--- WHAT YOU ARE ASKED TO DO ---
Output the line containing "- Gestion des stocks", then every remaining line of the entries below, exactly as written and with no other text.

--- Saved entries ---
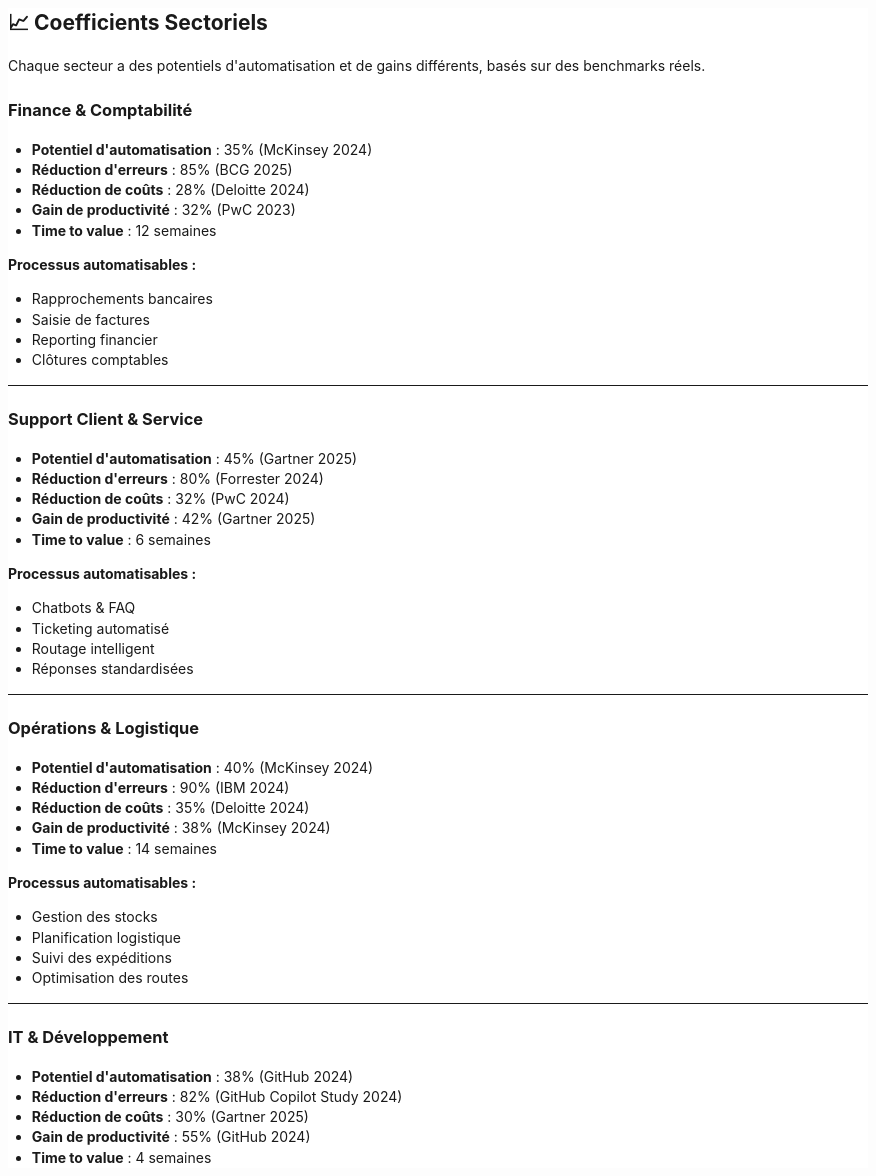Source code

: 
## 📈 Coefficients Sectoriels

Chaque secteur a des potentiels d'automatisation et de gains différents, basés sur des benchmarks réels.

### Finance & Comptabilité
- **Potentiel d'automatisation** : 35% (McKinsey 2024)
- **Réduction d'erreurs** : 85% (BCG 2025)
- **Réduction de coûts** : 28% (Deloitte 2024)
- **Gain de productivité** : 32% (PwC 2023)
- **Time to value** : 12 semaines

**Processus automatisables :**
- Rapprochements bancaires
- Saisie de factures
- Reporting financier
- Clôtures comptables

---

### Support Client & Service
- **Potentiel d'automatisation** : 45% (Gartner 2025)
- **Réduction d'erreurs** : 80% (Forrester 2024)
- **Réduction de coûts** : 32% (PwC 2024)
- **Gain de productivité** : 42% (Gartner 2025)
- **Time to value** : 6 semaines

**Processus automatisables :**
- Chatbots & FAQ
- Ticketing automatisé
- Routage intelligent
- Réponses standardisées

---

### Opérations & Logistique
- **Potentiel d'automatisation** : 40% (McKinsey 2024)
- **Réduction d'erreurs** : 90% (IBM 2024)
- **Réduction de coûts** : 35% (Deloitte 2024)
- **Gain de productivité** : 38% (McKinsey 2024)
- **Time to value** : 14 semaines

**Processus automatisables :**
- Gestion des stocks
- Planification logistique
- Suivi des expéditions
- Optimisation des routes

---

### IT & Développement
- **Potentiel d'automatisation** : 38% (GitHub 2024)
- **Réduction d'erreurs** : 82% (GitHub Copilot Study 2024)
- **Réduction de coûts** : 30% (Gartner 2025)
- **Gain de productivité** : 55% (GitHub 2024)
- **Time to value** : 4 semaines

--- EXERCISE SOLUTION ---
- Gestion des stocks
- Planification logistique
- Suivi des expéditions
- Optimisation des routes

---

### IT & Développement
- **Potentiel d'automatisation** : 38% (GitHub 2024)
- **Réduction d'erreurs** : 82% (GitHub Copilot Study 2024)
- **Réduction de coûts** : 30% (Gartner 2025)
- **Gain de productivité** : 55% (GitHub 2024)
- **Time to value** : 4 semaines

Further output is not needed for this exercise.